Masking: None (Open Label)
Primary Purpose: Treatment
Official Title: Management of Severe Acute Malnutrition in Children With Sickle Cell Disease Greater Than 5 Years of Age Living in Northern Nigeria
Actual Study Start Date : August 18, 2021
Actual Primary Completion Date : October 5, 2022
Estimated Study Completion Date : August 2023


Arm Intervention/treatment
Experimental: Nutritional Supplement and Hydroxyurea
50 children (5-12 years old) with SCA and severe malnutrition will be randomly allocated to receive nutritional supplement and hydroxyurea (20mg/kg/day)
Drug: hydroxyurea (20mg/kg/day)
Treatment of severe malnutrition in children with SCA in northern Nigeria
Other Name: hydrea

Dietary Supplement: Nutritional Supplement
Treatment of severe malnutrition in children with SCA in northern Nigeria per local protocol with SoyaPlus
Other Names:
  • SoyaPlus
  • RUTF

Placebo Comparator: Nutritional Supplement alone
50 children (5-12 years old) with SCA and severe malnutrition will be randomly allocated to receive nutritional supplement alone
Dietary Supplement: Nutritional Supplement
Treatment of severe malnutrition in children with SCA in northern Nigeria per local protocol with SoyaPlus
Other Names:
  • SoyaPlus
  • RUTF

Placebo Comparator: non-SCD AND severe malnutrition
To decrease the likelihood of sharing limited food resources, we will enroll 100 malnourished non-SCD siblings.
Dietary Supplement: Nutritional Supplement
Treatment of severe malnutrition in children with SCA in northern Nigeria per local protocol with SoyaPlus
Other Names:
  • SoyaPlus
  • RUTF




Primary Outcome Measures :
  1. Therapy Acceptance and Adherence over 12-week Period [ Time Frame: 4 months ]
    The primary outcome measure will be adherence to daily administration of hydroxyurea and nutritional therapy. If adherence rate is less than 55%, alternative strategies must be considered for the definitive Phase III Trial.

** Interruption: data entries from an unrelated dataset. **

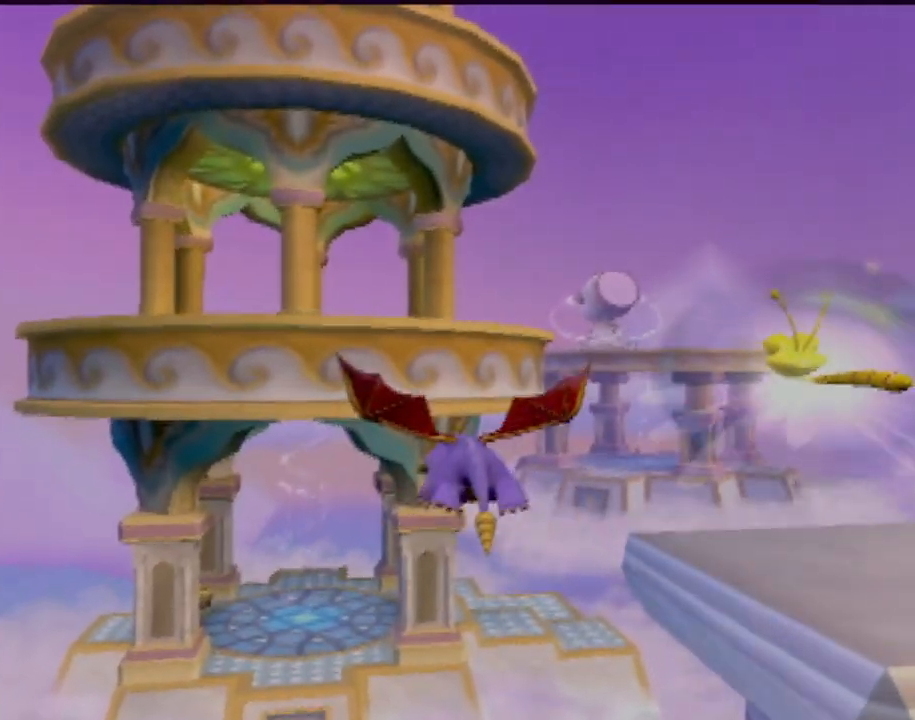
{"buttons": ["SQUARE"], "left_stick": "down", "events": [[367, "left_stick", "down"]]}
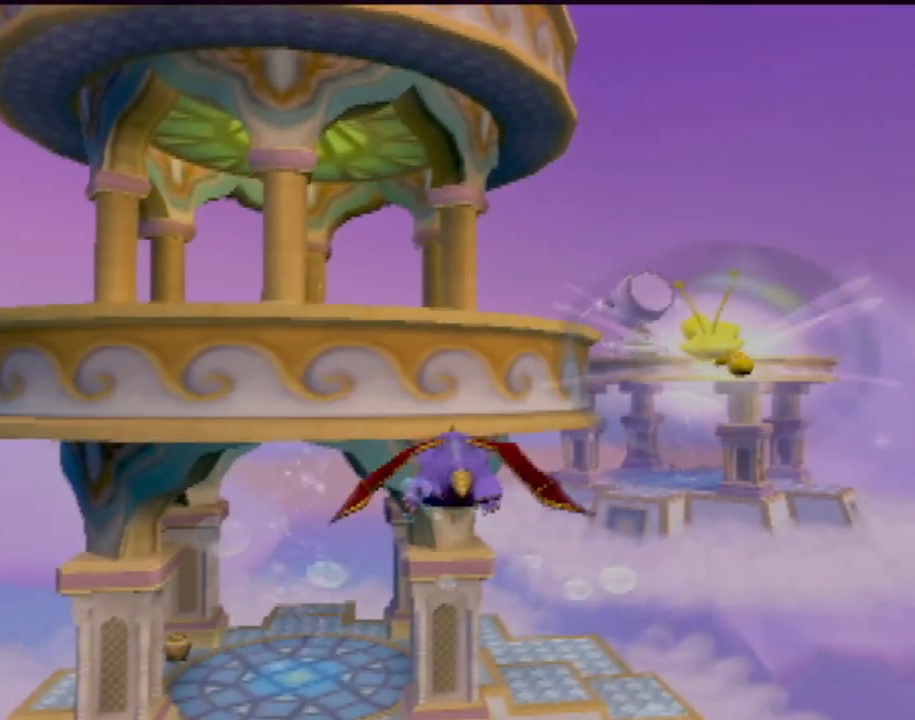
{"buttons": ["SQUARE"], "left_stick": "up-right", "events": [[267, "left_stick", "up-right"]]}
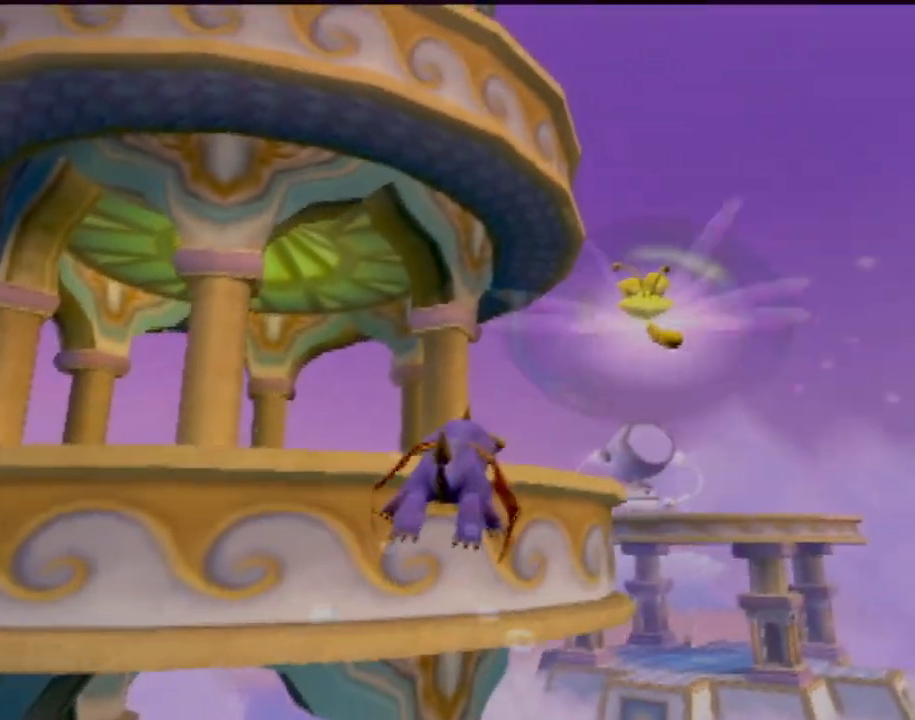
{"buttons": ["SQUARE"], "left_stick": "up-right", "events": []}
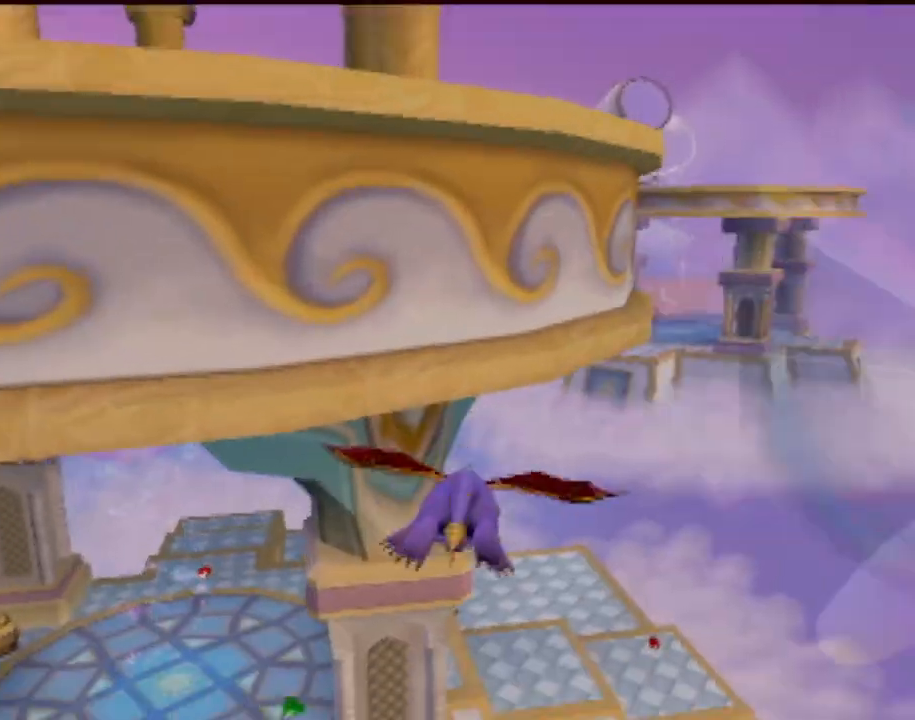
{"buttons": ["SQUARE"], "left_stick": "up-left", "events": [[100, "left_stick", "center"], [234, "left_stick", "right"], [417, "left_stick", "up"], [467, "left_stick", "up-left"]]}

Secondary Outcome Measures :
  1. Nutritional Safety protocol for Children with Sickle Cell Anemia and Severe Malnutrition [ Time Frame: 6 months ]
    Study investigators will evaluate the use of a standard of care managament for severe malnutrition using the same protocol as World Health Organization (WHO). Study investigators expect the proportion of serious adverse reactions, as well as refeeding-related morbidity and mortality, to be very small compared to the benefits. Study investigators will compare the frequency of severe adverse events in the SCA group with children without SCD.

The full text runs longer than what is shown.